How many times have you heard this question before when talking to clients whose house you’re about to list? “Can’t we just try it at this price for a couple of weeks?” It’s common knowledge that pricing a home successfully and for a timely sale is eighty percent of the game. Simply stated, market value is the price a buyer is willing to pay. In a down trending market, hitting that valuation target can prove an elusive bulls-eye. Home pricing is not a fine science and there can be a lot of intuitive work especially in those instances where comparables are hard to come by.
Typically, sellers will see the highest level of showing and previewing activity in the first two weeks of market time. The challenge, then, is for sellers to price their property precisely where it meets is prospective buyer’s expectations at their highest level. To illustrate my point, let’s use a listing price of $450,000 as our benchmark. The (Seattle market, slightly above median price range) house, a 1750 square foot mid- century rambler is in a residential neighborhood, has been updated in the last decade and is desirably configured with three bedrooms, 1.75 bath and one car garage. It sits on a comfortable 7,500 square foot lot and offers easy access to local amenities. Assuming a balanced or seller’s market which we have enjoyed for several years, the well-priced house is likely to sell at or above its listing price. However, despite the fact ours is amongst the top housing markets in the country today, there has been a tremendous increase in active inventory relative to this time last year and it’s having an effect on pricing. How then, do you counsel your clients when pricing conditions are fluctuating unpredictably?
When I conduct a listing presentation for new clients, I diagram for them the first few weeks of market time like this. Imagine a graph with the vertical line representing price, the horizontal market time. Market data indicates the home is well-priced at 450K, yet my clients want to try it at 470K because, over the last few years, inventory has moved briskly and they “need” their price. On the graph’s price line, I indicate for them the two prices, 450K and 470K. From the 450K mark, I draw a horizontal line extending out a couple of weeks, perhaps more, after which it begins its slow descent towards the 440K, 430K mark, etc. I also draw a line from the 470K mark in the same horizontal direction. Only, after a similar period, it makes a precipitous drop, actually passing the other line to a lower price point. I shade in the gap between the two lines. (Remember, this is theory only and each market has its unique dynamic, so time and dollar amount will differ accordingly.)
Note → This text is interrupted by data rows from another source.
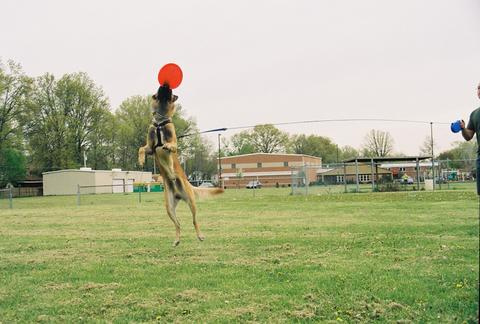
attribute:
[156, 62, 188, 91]
frisbee — red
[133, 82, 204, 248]
dog — jumping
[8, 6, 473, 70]
clouds — white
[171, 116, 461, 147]
leash — black, blue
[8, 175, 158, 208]
fence — brown, chain link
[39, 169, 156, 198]
building — beige, open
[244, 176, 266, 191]
car — parked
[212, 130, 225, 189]
pole — metal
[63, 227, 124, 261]
grass — green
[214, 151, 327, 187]
building — brick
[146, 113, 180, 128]
collar — black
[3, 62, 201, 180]
trees — green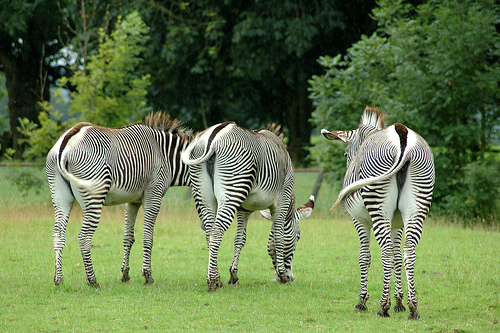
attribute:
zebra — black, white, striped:
[178, 121, 300, 292]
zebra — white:
[185, 125, 322, 288]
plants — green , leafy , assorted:
[0, 15, 483, 215]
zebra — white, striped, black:
[182, 114, 317, 288]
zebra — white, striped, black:
[44, 114, 209, 285]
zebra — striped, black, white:
[318, 109, 436, 317]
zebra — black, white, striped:
[180, 120, 309, 300]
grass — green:
[256, 280, 322, 307]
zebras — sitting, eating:
[40, 98, 439, 323]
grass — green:
[133, 276, 311, 331]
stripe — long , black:
[389, 117, 421, 158]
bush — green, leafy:
[431, 128, 499, 224]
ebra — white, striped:
[32, 100, 459, 317]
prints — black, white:
[81, 133, 127, 173]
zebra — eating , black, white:
[30, 110, 198, 304]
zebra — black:
[45, 108, 193, 289]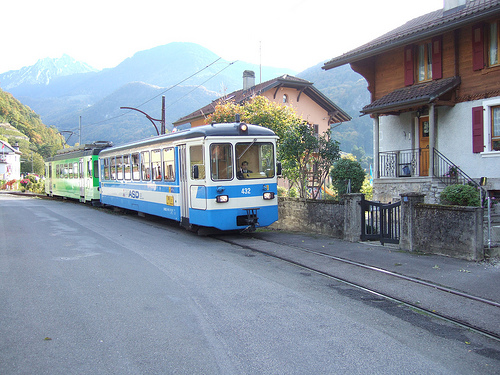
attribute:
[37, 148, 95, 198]
train — green, white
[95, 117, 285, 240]
train — blue, white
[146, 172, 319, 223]
light — white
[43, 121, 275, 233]
train — green, white, blue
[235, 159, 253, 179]
person — sitting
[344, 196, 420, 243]
gate — black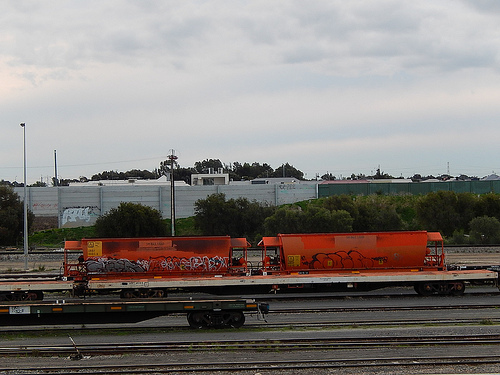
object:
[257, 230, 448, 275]
train car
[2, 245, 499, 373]
platform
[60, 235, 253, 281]
train car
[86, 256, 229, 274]
graffiti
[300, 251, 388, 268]
graffiti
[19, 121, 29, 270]
light post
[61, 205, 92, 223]
graffiti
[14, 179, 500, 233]
wall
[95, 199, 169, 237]
bush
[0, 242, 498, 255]
tracks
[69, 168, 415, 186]
building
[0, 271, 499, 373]
tracks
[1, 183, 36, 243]
tree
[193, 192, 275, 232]
tree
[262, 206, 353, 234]
tree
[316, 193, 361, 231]
tree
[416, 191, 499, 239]
tree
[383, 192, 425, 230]
tree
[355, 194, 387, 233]
tree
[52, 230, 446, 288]
train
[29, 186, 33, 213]
wall divider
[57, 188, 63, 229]
wall divider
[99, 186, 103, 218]
wall divider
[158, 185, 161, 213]
wall divider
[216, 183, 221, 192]
wall divider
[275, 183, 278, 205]
wall divider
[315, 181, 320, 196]
wall divider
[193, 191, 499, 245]
trees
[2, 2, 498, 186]
sky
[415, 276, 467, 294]
wheels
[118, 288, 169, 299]
wheels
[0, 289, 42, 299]
wheels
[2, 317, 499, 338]
grass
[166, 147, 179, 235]
power line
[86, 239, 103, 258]
sticker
I detail for my clients how today’s buyers spend much of their time familiarizing themselves with inventory on-line before even contacting an agent and that they are apt to be very well-informed when entering the market place. Furthermore, good agents stay on top of market pricing by touring and previewing new inventory on a regular basis. The risk to the seller then is this. If they price their home too high, buyers who can afford it won’t see it because it’s not appearing on their radar or their agent isn’t including it in showing tours. Furthermore, buyers who are in the 470K range are using the home as a means of comparison to other similarly priced properties which they find offer more in terms of square footage, updates, location, etc. Thus, they are using my client’s home to justify purchase of another one. I explain to them further that, once agents and consumers have become familiar with the property and now consider it priced too high, it becomes “shop warn”, the message being there must be something wrong with it. And so, the pricing chase begins. With a few more weeks on the market, and several price drops later, the house is now priced below 450K where it would have likely sold originally. Not only did the seller not realize their original goal of attracting the best qualified buyers, they leaving money on the table ultimately.
I make it a practice in my business not to take on clients whose pricing expectations differ dramatically from what market data is revealing. Certainly, there are agents in every market who will list a house at whatever price the seller determines, knowing full well market forces will drive down the price ultimately. The upside for the agent is a sign in a seller’s front yard which can be leveraged for marketing and further business. Personally, I think this is a bad strategy as agents can and do develop reputations for poor business conduct. Furthermore, the referral-based business I run is built on strong results and client satisfaction. I prefer not to spend my marketing dollars on a property whose seller maintains unrealistic pricing expectations. After all, my compensation comes when the deal closes, not before and I certainly am not in the habit of throwing good money after bad.In taking time to educate your client thoroughly, you protect not only their interests but your own as well.